Washington Mutual, Investors Reach $208.5 Million Class-Action Settlement
Washington Mutual Inc. (WAMUQ), the former owner of the biggest U.S. bank to fail, and its former executives, underwriters and auditor reached a $208.5 million settlement of a class-action lawsuit by investors.
The settlement provides for $105 million in payments on behalf of the individual defendants, $85 million from the underwriters, and $18.5 million from Deloitte & Touche LLP, according to a request for preliminary approval filed yesterday in federal court in Seattle by lawyers for the Ontario Teachers’ Pension Plan Board, the lead plaintiff in the case.
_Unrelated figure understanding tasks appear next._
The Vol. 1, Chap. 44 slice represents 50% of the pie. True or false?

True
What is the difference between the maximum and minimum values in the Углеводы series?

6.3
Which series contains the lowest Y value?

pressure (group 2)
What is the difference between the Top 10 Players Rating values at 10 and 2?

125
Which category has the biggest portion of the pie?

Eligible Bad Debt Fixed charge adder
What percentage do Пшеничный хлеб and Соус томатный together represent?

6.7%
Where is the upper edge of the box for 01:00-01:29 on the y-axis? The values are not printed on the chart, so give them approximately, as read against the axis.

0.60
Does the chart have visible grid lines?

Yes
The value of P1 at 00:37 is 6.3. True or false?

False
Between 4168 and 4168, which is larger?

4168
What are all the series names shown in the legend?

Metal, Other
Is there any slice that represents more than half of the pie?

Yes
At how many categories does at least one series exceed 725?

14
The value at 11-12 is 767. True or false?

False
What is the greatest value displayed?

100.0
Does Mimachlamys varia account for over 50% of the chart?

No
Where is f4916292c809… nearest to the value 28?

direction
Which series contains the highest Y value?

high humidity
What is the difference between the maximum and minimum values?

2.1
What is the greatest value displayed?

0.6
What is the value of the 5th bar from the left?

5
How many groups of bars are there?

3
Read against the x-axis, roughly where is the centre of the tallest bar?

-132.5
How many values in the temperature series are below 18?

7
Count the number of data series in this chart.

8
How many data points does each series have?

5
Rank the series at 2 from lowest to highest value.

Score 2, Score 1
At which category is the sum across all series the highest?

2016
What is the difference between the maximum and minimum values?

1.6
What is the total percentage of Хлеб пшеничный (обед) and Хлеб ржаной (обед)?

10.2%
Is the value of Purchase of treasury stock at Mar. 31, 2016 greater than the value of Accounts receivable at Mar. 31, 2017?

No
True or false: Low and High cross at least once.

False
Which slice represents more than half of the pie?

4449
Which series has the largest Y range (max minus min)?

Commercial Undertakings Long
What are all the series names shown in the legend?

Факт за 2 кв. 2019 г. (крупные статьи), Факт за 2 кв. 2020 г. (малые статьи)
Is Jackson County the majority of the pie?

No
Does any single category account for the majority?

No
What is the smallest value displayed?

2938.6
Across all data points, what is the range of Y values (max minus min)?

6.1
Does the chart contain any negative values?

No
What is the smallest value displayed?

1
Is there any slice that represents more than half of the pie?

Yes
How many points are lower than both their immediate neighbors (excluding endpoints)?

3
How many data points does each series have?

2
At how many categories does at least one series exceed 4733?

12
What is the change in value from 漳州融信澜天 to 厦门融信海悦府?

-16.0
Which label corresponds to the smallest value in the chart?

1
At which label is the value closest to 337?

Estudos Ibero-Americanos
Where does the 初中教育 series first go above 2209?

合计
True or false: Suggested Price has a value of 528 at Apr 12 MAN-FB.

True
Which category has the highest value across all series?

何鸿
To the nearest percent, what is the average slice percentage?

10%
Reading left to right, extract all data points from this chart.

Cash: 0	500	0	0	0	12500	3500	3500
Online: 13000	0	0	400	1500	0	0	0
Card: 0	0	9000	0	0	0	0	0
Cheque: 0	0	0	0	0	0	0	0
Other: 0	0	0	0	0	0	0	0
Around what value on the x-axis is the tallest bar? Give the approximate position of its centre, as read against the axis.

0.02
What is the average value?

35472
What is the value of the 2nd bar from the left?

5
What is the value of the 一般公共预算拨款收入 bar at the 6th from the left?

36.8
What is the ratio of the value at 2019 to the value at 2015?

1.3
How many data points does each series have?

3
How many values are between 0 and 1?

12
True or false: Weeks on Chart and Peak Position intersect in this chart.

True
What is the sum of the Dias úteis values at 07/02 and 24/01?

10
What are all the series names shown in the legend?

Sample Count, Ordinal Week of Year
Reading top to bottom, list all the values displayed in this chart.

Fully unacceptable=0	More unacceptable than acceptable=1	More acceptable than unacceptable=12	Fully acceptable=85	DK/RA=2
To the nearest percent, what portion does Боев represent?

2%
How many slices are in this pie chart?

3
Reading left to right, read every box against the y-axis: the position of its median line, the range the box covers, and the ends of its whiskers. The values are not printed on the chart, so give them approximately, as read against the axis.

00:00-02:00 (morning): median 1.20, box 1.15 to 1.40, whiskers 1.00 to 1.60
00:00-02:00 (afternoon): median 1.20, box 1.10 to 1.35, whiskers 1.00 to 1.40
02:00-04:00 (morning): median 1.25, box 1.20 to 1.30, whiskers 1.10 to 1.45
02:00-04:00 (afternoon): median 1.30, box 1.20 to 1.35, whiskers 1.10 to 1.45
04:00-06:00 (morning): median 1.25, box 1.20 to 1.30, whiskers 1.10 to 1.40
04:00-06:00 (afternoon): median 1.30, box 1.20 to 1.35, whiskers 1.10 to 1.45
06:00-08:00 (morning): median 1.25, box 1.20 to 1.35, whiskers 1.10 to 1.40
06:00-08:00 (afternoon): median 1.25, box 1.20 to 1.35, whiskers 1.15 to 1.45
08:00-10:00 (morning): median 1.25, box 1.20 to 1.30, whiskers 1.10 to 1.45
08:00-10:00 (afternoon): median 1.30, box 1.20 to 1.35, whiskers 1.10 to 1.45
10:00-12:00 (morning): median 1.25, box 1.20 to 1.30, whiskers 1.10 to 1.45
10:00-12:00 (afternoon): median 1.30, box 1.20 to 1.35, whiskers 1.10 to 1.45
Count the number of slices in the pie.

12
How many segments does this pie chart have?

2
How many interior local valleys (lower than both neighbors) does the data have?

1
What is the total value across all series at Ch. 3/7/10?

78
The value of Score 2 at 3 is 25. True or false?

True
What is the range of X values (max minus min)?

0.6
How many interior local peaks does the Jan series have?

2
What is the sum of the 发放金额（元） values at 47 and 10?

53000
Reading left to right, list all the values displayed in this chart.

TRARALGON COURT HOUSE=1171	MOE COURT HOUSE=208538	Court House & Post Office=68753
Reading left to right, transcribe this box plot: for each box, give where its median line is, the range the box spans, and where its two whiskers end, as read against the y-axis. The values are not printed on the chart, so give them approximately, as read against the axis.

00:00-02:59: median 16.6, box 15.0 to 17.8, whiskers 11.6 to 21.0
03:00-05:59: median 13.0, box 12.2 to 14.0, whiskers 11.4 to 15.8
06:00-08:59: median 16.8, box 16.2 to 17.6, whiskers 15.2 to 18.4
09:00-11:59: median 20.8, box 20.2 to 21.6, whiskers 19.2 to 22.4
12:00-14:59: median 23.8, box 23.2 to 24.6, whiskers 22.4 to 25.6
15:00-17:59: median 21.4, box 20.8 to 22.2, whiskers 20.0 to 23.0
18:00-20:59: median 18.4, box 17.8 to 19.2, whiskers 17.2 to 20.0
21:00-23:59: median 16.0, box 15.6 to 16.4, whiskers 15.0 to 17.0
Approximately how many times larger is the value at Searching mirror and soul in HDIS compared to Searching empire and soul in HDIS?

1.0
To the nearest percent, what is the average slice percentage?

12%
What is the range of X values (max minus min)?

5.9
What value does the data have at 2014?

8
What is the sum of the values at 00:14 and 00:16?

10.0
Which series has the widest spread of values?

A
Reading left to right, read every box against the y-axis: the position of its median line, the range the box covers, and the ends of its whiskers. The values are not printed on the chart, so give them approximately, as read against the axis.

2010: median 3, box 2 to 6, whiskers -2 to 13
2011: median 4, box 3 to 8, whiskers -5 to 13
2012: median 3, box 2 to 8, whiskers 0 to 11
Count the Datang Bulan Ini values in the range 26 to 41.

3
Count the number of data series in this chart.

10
The lawsuit consolidates more than 20 cases claiming the bank secretly lowered lending standards, artificially inflated home-price appraisals and failed to disclose its deteriorating financial condition when the loans began to fail.
Washington Mutual, based in Seattle, filed for bankruptcy on Sept. 26, 2008, the day after its banking unit was taken over by regulators and sold to JPMorgan Chase & Co. for $1.9 billion. It was the biggest bank to fail in U.S. history, with more than 2,200 branches and $188 billion in deposits.
The case is In re Washington Mutual Inc. Securities, Derivative & ERISA Litigation, 2:08-md-01919, U.S. District Court, Western District of Washington (Seattle).